My son, Alex, was diagnosed with autism when he was three. There is no cure. No known cause. No recourse. All I could do was work and pray and wait. Over time he has improved, incremental steps towards normalcy. He speaks, he’s potty trained, he ties his shoes, he loves, and these simple milestones that we overlook are for him momentous accomplishments. His behavior in public places has always been difficult. Over the years our family has been asked to leave just about every place imaginable. I often feel as though I am spending my life begging people to let my family sit in the back of the bus and being firmly redirected to the sidewalk.
One such incident occurred the week after September 11th. Like all patriots we decided to attend a vigil in our local park. We sat in the far back. Thirty minutes later Alex started begging to swing. This was after all where he romped every Saturday. So I took him. A few minutes later a woman lambasted me for allowing my child to play. This caused Alex to unravel and he threw himself down on the grass and commenced screaming. Another woman came by wanting to know if Alex was injured or just a brat. I told her why he didn’t understand. So she attempted to explain to him that he was interfering with her ability to hear. She might have as well have been speaking Latin. At this point we are attracting the usual suspects; old women, who never let their child behave that way, and young women certain that they could handle the situation better. Their problem of course wasn’t that they couldn’t hear. If that was the case they could have walked to the other side of the park where his sobs would not have drowned out the words coming over the microphone. Their problem was his behavior, and my inability to control it.
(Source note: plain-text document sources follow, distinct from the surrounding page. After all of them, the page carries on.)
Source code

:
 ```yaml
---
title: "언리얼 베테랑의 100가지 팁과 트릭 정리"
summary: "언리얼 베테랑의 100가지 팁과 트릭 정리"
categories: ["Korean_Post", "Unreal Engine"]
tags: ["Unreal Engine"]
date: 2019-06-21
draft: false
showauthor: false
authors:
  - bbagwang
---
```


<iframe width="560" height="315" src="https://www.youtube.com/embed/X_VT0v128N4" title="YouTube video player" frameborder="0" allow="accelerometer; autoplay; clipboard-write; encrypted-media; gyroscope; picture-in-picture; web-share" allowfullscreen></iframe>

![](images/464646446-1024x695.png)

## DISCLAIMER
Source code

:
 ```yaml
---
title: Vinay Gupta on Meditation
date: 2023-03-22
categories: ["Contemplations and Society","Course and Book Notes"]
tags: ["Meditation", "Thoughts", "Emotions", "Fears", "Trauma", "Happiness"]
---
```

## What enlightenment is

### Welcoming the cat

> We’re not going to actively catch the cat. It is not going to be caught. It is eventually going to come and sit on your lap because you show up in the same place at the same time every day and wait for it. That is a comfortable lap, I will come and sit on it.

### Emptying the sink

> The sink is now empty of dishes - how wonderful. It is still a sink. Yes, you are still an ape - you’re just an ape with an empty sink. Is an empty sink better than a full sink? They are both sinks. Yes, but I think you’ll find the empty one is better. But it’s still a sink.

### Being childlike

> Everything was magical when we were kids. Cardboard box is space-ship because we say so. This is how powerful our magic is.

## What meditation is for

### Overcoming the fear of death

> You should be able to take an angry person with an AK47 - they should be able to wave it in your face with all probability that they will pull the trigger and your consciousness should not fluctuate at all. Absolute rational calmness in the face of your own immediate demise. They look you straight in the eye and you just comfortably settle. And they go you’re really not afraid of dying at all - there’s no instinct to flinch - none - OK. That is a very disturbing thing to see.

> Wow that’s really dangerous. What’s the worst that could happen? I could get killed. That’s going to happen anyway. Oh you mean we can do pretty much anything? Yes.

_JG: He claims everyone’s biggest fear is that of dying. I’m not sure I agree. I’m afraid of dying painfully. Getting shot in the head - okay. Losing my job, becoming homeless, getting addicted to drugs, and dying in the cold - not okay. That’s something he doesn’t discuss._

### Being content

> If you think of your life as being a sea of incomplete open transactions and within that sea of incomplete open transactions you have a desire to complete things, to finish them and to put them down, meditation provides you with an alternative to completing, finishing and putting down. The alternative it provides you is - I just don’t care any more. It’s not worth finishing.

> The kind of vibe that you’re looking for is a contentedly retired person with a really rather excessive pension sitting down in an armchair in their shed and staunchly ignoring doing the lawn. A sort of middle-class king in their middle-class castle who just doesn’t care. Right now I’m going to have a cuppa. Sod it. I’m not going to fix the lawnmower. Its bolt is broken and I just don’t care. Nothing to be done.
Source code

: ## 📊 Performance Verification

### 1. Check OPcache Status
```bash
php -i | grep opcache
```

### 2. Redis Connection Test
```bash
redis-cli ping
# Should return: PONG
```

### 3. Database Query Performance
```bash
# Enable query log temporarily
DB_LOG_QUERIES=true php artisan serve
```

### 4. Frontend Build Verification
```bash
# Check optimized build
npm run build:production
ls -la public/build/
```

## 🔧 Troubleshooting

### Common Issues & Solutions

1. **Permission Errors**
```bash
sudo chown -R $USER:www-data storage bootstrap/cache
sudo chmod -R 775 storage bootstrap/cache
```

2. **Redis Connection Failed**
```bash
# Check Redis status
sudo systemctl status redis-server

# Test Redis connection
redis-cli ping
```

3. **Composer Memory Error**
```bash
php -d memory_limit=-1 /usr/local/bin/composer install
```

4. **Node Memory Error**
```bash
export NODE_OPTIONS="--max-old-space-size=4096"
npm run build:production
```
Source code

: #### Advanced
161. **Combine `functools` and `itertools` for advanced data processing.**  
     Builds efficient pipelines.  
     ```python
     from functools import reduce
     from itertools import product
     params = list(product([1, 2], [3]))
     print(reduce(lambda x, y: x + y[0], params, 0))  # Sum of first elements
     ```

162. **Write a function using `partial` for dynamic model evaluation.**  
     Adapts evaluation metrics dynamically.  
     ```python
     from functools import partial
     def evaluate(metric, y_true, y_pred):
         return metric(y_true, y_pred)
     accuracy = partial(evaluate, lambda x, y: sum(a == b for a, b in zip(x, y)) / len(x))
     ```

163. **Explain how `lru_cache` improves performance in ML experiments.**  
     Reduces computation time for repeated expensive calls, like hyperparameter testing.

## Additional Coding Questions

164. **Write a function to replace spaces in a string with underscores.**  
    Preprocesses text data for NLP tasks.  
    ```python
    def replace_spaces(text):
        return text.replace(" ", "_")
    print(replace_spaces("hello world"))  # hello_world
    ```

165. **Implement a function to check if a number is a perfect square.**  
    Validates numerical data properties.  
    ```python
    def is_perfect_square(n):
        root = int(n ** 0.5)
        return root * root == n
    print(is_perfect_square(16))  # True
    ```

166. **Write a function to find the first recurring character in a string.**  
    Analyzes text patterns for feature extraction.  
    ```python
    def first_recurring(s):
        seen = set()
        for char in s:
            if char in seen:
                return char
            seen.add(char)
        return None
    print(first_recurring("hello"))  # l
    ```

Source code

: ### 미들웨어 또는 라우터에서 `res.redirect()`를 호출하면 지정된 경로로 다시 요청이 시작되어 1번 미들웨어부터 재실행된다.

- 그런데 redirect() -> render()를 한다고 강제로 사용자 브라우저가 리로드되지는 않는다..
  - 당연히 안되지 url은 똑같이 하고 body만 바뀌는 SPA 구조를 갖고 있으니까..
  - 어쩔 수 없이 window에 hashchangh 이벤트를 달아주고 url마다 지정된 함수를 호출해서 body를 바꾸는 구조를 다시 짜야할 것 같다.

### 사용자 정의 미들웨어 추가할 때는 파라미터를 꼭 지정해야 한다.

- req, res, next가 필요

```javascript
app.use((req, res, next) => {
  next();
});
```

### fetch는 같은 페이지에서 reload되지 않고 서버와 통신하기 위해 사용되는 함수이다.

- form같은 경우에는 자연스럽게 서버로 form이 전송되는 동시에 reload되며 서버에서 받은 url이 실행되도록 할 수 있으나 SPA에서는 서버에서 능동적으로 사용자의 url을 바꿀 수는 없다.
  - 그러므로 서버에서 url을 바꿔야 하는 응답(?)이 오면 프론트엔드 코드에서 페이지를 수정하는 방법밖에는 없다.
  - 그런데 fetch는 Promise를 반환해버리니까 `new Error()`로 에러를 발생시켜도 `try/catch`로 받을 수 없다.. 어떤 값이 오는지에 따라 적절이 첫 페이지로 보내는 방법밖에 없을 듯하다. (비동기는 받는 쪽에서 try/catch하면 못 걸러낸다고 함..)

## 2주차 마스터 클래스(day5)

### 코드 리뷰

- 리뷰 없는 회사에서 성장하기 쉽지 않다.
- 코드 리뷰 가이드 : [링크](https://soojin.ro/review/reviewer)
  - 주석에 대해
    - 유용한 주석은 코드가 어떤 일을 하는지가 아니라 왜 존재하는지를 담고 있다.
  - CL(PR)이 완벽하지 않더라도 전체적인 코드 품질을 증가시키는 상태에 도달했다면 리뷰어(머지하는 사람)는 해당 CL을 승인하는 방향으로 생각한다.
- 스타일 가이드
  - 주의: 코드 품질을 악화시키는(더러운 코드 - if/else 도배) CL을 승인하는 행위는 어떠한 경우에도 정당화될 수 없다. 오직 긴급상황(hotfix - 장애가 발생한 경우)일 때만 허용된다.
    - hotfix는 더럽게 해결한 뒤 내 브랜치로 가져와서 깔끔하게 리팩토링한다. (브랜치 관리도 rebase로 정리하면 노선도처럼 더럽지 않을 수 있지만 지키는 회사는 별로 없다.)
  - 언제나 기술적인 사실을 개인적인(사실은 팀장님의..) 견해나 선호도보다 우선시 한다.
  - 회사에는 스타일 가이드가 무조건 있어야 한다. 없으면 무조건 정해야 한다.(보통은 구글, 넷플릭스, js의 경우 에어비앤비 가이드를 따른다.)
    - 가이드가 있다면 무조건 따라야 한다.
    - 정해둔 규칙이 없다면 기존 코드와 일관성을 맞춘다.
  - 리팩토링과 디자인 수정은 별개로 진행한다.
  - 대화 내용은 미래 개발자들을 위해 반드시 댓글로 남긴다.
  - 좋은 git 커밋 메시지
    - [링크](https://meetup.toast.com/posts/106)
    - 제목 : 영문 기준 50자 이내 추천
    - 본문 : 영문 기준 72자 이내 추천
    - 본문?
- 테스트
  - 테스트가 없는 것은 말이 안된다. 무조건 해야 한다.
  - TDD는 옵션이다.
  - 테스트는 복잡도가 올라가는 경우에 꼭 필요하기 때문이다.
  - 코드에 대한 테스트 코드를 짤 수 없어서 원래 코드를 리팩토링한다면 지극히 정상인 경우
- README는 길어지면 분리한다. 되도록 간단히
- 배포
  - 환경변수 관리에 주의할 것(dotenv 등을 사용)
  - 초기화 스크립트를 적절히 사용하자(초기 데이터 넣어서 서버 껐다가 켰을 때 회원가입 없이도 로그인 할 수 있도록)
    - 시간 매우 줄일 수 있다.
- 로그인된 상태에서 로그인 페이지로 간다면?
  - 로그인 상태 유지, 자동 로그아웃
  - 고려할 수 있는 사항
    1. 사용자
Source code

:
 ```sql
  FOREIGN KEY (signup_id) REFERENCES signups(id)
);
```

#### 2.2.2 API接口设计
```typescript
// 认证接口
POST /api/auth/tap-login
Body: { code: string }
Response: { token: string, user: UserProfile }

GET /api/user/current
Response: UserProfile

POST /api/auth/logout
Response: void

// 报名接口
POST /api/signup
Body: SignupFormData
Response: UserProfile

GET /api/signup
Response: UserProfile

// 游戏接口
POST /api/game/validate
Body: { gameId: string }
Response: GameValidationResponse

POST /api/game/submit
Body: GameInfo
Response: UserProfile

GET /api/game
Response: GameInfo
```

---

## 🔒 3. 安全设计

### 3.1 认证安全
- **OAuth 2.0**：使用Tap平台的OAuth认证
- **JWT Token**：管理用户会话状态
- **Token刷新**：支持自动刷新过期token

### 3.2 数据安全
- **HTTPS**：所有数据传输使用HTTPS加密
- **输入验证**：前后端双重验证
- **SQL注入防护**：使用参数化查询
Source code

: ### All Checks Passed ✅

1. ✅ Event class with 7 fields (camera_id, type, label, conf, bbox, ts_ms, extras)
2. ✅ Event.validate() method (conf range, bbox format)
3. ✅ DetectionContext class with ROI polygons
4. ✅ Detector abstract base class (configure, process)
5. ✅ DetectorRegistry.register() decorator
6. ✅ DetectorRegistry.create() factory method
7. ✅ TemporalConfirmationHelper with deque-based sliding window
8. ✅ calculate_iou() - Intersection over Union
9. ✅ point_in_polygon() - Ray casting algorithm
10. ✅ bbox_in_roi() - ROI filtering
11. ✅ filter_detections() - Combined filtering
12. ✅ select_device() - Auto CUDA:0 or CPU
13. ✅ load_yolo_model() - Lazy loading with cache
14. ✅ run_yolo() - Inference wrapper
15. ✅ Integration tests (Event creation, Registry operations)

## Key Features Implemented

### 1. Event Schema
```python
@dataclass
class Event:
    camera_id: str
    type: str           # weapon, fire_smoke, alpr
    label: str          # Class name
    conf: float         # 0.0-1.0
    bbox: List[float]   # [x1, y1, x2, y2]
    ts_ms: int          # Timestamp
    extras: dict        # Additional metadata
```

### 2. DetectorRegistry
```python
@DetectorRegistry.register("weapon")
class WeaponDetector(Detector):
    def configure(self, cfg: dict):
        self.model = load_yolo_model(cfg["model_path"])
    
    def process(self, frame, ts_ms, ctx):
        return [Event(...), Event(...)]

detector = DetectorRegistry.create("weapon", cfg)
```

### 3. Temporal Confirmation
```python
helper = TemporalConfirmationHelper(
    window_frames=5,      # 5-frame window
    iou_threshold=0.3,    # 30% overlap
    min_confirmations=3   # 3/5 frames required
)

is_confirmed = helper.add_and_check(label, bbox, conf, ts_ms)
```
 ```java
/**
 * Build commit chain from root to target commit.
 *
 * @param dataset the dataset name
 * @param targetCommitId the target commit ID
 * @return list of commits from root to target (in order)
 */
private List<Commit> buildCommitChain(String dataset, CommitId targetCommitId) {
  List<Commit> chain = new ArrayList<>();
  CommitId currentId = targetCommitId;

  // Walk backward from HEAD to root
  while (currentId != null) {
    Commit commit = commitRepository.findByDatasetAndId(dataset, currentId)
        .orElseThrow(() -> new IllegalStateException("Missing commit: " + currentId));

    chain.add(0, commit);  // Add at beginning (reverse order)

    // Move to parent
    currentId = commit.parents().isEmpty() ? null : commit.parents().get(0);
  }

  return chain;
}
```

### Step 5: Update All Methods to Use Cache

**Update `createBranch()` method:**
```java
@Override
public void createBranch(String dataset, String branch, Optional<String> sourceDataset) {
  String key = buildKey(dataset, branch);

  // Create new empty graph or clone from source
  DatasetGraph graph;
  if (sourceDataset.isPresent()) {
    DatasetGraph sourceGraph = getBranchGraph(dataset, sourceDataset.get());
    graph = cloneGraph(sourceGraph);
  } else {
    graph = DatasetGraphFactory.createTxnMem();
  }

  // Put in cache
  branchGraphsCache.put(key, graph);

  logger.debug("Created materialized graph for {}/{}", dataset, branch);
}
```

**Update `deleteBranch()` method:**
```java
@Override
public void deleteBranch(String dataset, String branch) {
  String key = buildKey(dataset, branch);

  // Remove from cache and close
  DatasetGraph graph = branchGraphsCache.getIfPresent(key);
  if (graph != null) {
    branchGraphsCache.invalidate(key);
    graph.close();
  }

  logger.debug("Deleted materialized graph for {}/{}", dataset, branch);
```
We walked home, away from the solidarity of flickering candles and the confederacy of intolerants. I wept. I wanted so badly to teach my children about love of country and community. I could barely see and so I missed part of what happened next. There was a scuffle off to my right and then a shriek. I turned to see two women lying on the grass with a two-year-old cowering beside them. Their attacker saw us and fled. I helped the shocked and bleeding women over to a concrete porch and sat with them while we waited for the police. Alex taught the toddler how to spin, turning around and round and never losing his balance. She tried to imitate him and fell laughing in the grass. The sirens calls encircled us in the darkness, like wolves howling out to find each other in the night.
I believe that sometimes there is a purpose in suffering, a benefit in isolation, which has little to do with the lives of the afflicted.